La Commission africaine des droits de l’homme et des peuples (CADHP) s’inquiète de l’enlèvement de deux femmes à Dinguiraye, dans la région de Faranah. Dans un communiqué, l’institution exhorte les autorités guinéennes à faire toute la lumière sur cette affaire et à poursuivre les auteurs.
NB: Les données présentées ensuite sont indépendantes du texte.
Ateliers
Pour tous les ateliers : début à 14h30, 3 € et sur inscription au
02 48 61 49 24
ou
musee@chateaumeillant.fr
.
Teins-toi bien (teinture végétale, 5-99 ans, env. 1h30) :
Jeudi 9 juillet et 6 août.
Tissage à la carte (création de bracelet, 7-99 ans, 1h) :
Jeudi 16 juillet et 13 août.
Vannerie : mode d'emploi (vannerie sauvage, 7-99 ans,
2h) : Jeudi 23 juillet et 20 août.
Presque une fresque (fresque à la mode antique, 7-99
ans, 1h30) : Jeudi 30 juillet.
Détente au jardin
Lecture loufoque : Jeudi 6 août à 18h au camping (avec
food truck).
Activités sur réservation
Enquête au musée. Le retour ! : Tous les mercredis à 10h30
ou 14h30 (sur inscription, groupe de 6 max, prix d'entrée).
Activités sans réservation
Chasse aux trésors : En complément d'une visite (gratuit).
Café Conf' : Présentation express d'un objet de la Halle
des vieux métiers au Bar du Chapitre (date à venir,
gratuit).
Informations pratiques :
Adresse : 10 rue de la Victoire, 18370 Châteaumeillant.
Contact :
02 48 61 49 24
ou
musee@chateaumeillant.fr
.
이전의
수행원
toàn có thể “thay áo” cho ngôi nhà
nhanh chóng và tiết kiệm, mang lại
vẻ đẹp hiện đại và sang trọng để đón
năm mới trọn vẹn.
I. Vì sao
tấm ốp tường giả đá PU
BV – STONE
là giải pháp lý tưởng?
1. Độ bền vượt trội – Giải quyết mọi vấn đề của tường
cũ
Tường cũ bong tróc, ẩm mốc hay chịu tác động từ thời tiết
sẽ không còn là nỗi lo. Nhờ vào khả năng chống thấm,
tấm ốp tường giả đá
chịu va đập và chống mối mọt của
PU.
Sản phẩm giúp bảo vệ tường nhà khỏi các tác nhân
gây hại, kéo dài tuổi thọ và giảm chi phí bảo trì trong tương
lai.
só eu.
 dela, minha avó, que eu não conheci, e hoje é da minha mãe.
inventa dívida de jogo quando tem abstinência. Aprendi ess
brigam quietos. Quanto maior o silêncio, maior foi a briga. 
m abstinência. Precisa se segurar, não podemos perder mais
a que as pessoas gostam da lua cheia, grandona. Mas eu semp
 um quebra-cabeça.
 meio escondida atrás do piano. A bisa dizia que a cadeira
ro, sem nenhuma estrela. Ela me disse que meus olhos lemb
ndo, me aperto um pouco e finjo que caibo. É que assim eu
Les victimes, Hadja Asmaou Diallo (84 ans) et Hadja Binta Camara (68 ans), respectivement mère et sœur de l’ancien ministre Tibou Kamara, ont été enlevées à leur domicile le 3 mars 2026. Selon les informations reçues par la CADHP, l’enlèvement aurait eu lieu aux alentours de 20 heures, perpétré par des hommes armés, cagoulés et vêtus d’uniformes militaires. Ces derniers se seraient introduits au domicile des victimes avant de les emmener vers une destination inconnue.
La CADHP souligne que les éléments dont elle dispose laissent penser que cet incident pourrait être lié aux prises de position critiques de Tibou Kamara à l’égard du gouvernement.
Face à cette situation, elle exprime ses vives préoccupations concernant cet enlèvement attentatoire au droit à la liberté et à la sécurité de la personne, susceptible de porter atteinte au droit à la vie des victimes.
En vertu de son mandat de promotion et de protection des droits de l’homme en Afrique, la Commission appelle les autorités guinéennes à prendre les mesures nécessaires pour établir les circonstances de cet enlèvement et déterminer les responsabilités.
Elle exhorte les autorités compétentes à clarifier le sort des victimes et à traduire en justice les auteurs de l’enlèvement.